What is an efficient way to check that a string s in Python consists of just one character, say \'A\'? Something like all_equal(s, \'A\')
>>> s = 'AAAAAAAAAAAAAAAAAAA'
>>> s.count(s[0]) == len(s)
True
This doesn't short circuit. A version which does short-circuit would be:
>>> all(x == s[0] for x in s)
True
However, I have a feeling that due the the optimized C implementation, the non-short circuiting version will probably perform better on some strings (depending on size, etc)
Here's a simple timeit script to test some of the other options posted:
import timeit
import re
def test_regex(s,regex=re.compile(r'^(.)\1*$')):
return bool(regex.match(s))
def test_all(s):
return all(x == s[0] for x in s)
def test_count(s):
return s.count(s[0]) == len(s)
def test_set(s):
return len(set(s)) == 1
def test_replace(s):
return not s.replace(s[0],'')
def test_translate(s):
return not s.translate(None,s[0])
def test_strmul(s):
return s == s[0]*len(s)
tests = ('test_all','test_count','test_set','test_replace','test_translate','test_strmul','test_regex')
print "WITH ALL EQUAL"
for test in tests:
print test, timeit.timeit('%s(s)'%test,'from __main__ import %s; s="AAAAAAAAAAAAAAAAA"'%test)
if globals()[test]("AAAAAAAAAAAAAAAAA") != True:
print globals()[test]("AAAAAAAAAAAAAAAAA")
raise AssertionError
print
print "WITH FIRST NON-EQUAL"
for test in tests:
print test, timeit.timeit('%s(s)'%test,'from __main__ import %s; s="FAAAAAAAAAAAAAAAA"'%test)

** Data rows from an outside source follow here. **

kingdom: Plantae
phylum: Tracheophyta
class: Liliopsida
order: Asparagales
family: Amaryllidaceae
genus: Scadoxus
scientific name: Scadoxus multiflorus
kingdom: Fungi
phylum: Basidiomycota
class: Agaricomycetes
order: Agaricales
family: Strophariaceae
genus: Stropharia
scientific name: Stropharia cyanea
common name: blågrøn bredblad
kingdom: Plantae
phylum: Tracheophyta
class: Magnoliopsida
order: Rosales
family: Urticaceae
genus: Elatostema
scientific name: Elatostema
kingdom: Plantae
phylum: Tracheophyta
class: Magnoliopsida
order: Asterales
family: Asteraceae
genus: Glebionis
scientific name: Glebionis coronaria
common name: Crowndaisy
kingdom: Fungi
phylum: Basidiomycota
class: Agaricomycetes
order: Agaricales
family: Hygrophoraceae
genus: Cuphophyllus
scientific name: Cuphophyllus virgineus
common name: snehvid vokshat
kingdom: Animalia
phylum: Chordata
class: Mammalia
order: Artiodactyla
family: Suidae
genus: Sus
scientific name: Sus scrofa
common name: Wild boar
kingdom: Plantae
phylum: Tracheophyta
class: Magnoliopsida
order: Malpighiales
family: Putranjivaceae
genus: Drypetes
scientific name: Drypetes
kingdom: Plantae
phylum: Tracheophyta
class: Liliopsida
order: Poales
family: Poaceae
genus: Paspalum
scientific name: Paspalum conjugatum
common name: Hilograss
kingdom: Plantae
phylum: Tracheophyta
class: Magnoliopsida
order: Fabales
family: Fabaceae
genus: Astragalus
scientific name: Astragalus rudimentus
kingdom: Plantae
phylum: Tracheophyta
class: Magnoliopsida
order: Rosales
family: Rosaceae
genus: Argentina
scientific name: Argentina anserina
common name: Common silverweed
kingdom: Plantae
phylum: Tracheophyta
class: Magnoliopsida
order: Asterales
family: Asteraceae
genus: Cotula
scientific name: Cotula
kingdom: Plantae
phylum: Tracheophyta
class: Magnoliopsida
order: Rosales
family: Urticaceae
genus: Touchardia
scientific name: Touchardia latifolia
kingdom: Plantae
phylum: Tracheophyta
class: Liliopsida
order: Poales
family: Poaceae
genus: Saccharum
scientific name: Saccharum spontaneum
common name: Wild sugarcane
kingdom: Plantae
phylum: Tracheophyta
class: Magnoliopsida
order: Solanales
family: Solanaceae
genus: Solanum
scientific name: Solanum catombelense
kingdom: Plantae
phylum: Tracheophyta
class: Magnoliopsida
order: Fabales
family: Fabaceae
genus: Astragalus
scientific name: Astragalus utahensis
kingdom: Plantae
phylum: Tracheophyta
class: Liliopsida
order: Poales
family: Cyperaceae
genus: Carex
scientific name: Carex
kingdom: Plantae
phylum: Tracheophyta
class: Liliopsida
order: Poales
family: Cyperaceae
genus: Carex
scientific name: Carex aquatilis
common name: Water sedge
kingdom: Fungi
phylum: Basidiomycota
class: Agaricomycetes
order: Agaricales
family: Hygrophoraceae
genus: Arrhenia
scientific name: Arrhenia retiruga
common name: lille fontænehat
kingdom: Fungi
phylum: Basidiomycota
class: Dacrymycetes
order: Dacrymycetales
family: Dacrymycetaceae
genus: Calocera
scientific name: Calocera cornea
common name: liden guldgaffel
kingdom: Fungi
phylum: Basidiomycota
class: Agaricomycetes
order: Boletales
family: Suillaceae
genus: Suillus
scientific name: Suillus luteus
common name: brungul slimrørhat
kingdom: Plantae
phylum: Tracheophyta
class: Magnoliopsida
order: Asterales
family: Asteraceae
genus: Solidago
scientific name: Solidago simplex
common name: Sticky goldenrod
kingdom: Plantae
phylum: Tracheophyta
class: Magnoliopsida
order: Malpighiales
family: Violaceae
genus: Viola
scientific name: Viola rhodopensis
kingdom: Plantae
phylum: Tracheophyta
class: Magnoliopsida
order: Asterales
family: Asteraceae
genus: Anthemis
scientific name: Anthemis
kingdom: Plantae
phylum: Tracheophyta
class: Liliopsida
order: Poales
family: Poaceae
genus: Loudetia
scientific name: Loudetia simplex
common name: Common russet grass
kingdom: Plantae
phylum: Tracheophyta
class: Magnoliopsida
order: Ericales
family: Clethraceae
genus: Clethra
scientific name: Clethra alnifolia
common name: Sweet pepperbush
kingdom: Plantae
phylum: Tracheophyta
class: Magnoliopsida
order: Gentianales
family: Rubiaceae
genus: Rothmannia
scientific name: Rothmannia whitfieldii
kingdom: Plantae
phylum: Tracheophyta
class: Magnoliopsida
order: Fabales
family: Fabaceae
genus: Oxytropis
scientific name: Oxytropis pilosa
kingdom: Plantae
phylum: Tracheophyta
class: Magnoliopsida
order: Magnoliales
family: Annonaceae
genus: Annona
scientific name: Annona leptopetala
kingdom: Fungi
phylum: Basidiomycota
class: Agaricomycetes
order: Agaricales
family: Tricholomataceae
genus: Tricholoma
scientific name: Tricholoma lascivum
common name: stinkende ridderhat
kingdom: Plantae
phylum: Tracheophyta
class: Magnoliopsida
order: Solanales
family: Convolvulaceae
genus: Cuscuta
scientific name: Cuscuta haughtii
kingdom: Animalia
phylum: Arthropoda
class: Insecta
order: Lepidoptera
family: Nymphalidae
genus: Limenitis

if globals()[test]("FAAAAAAAAAAAAAAAA") != False:
print globals()[test]("FAAAAAAAAAAAAAAAA")
raise AssertionError
On my machine (OS-X 10.5.8, core2duo, python2.7.3) with these contrived (short) strings, str.count smokes set and all, and beats str.replace by a little, but is edged out by str.translate and strmul is currently in the lead by a good margin:
WITH ALL EQUAL
test_all 5.83863711357
test_count 0.947771072388
test_set 2.01028490067
test_replace 1.24682998657
test_translate 0.941282987595
test_strmul 0.629556179047
test_regex 2.52913498878
WITH FIRST NON-EQUAL
test_all 2.41147494316
test_count 0.942595005035
test_set 2.00480484962
test_replace 0.960338115692
test_translate 0.924381017685
test_strmul 0.622269153595
test_regex 1.36632800102
The timings could be slightly (or even significantly?) different between different systems and with different strings, so that would be worth looking into with an actual string you're planning on passing.
Eventually, if you hit the best case for all enough, and your strings are long enough, you might want to consider that one. It's a better algorithm ... I would avoid the set solution though as I don't see any case where it could possibly beat out the count solution.
If memory could be an issue, you'll need to avoid str.translate, str.replace and strmul as those create a second string, but this isn't usually a concern these days.